Yesterday, a total eclipse was visible in various states from coast to coast while the rest of us enjoyed a partial eclipse.

Here in North Dakota we saw about 85% coverage. The last time North Dakota saw a total eclipse was in 1979. It was not visible to the entire state but to portions in the northwest.

Yesterday's partial eclipse was visible statewide.

The next time North Dakota will see a total eclipse again (just like it did in 1979) will be on August 23, 2044. Similar to the eclipse in 1979, only parts of the state will be able to experience it.

A map provided by the National Weather Service in Riverton (Wyoming), shows that it will be visible in the western part of the state and it will begin much later in the day… at about 8:40pm central time (7:40pm mountain time).
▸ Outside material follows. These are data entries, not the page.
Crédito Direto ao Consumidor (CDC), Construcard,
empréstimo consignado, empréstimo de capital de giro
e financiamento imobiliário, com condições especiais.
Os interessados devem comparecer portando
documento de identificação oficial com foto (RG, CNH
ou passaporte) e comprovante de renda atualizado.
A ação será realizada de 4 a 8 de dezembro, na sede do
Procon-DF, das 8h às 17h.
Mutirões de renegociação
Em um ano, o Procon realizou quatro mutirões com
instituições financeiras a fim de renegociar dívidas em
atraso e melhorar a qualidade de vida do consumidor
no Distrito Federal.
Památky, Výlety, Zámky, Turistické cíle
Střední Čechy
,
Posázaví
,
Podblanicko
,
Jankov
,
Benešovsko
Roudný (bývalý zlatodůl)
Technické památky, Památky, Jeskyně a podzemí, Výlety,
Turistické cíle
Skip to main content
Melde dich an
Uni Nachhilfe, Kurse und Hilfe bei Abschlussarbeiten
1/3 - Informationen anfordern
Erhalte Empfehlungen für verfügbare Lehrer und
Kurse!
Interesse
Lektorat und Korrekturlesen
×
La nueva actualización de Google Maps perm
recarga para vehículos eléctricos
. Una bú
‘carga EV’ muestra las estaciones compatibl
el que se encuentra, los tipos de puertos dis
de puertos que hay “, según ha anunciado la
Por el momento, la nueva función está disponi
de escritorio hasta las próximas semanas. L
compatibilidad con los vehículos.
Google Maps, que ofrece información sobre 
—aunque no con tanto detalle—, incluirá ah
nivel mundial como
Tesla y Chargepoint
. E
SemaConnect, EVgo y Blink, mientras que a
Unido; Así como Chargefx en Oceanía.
In fact, the 2044 eclipse is mostly visible in Canada and only Montana and parts of North Dakota will witness it in the United States. This means that unlike this year, the national media probably won't make a big deal about it.

So in order for you to remember, you'll have to mark it down on your 2044 calendar. August 23 falls on a Tuesday.

The next total solar eclipse in general in the US will be on April 8, 2024 though it will be visible only through parts of 14 states. North Dakota is not one of them.

After 2024, the next total eclipse to be visible in a US state will be in March of 2033 but only Alaska will see it.

The next total eclipse after that to be seen in the US is the one in 2044. On August 12, 2045, another total eclipse will travel from coast-to-coast but once again North Dakota is not in the path of totality.